Holiday cheer was spread in a variety of ways this month by students across Long Island.
Many local schools hosted holiday-themed community service efforts — ranging from gift drives for less-fortunate families to music performances for elderly residents — to help make the season more enjoyable for those near and far.
In Massapequa Park, the East Lake Elementary School's Student Council hosted a drive that collected new unwrapped toys, including board games and action figures, to benefit sick and underprivileged children through the Wantagh-based John Theissen Children's Foundation. The drive, which ran through Dec. 18, has been held at the school for more than a decade.
"It's important because some kids can't afford toys, and donating toys can make all kids happy on Christmas Day," East Lake fifth-grader Allison Parmiter said.
In West Hempstead, the school district's Parent-Teacher-Student Association held a holiday book fair at the Barnes & Noble in Carle Place that culminated with a performance of seasonal songs by the high school's chamber orchestra and chamber choir. The store also was decorated with artwork by students from the district's five schools.
In Amityville, a group of about 20 students from Memorial High School and Edmund W. Miles Middle School painted holiday scenes — incorporating items such as holly, ornaments and snowmen — on the windows of local businesses.

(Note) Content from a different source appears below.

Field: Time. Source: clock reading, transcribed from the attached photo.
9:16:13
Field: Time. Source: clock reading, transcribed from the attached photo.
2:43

In East Rockaway, Centre Avenue Elementary School's sixth-grade concert choir performed carols and played games with residents of the nearby Charles H. Formont Senior Center.
Observatory bee hive
Massapequa High School's Go Green class will be enhanced this spring through an observatory bee hive that will allow students to witness bees construct and operate a honeycomb. The wood and plexiglass observatory is a self-sufficient system that will hold about 5,000 bees.
The unit's construction was spearheaded by Massapequa junior and Boy Scout Matthew Horne, who worked on it with the help of six volunteers as part of his Eagle Scout Service Project.
"It's a great asset for the classroom," Massapequa health educator Michael LaBella said. "It brings a real-life aspect to the class, which is the purpose of the agricultural-based course."
New academic space
The Green Vale School, an independent school for students in pre-nursery through eighth grade, recently held a ribbon-cutting ceremony to unveil new academic space that includes a building and renovated spaces in the school's Iselin Center.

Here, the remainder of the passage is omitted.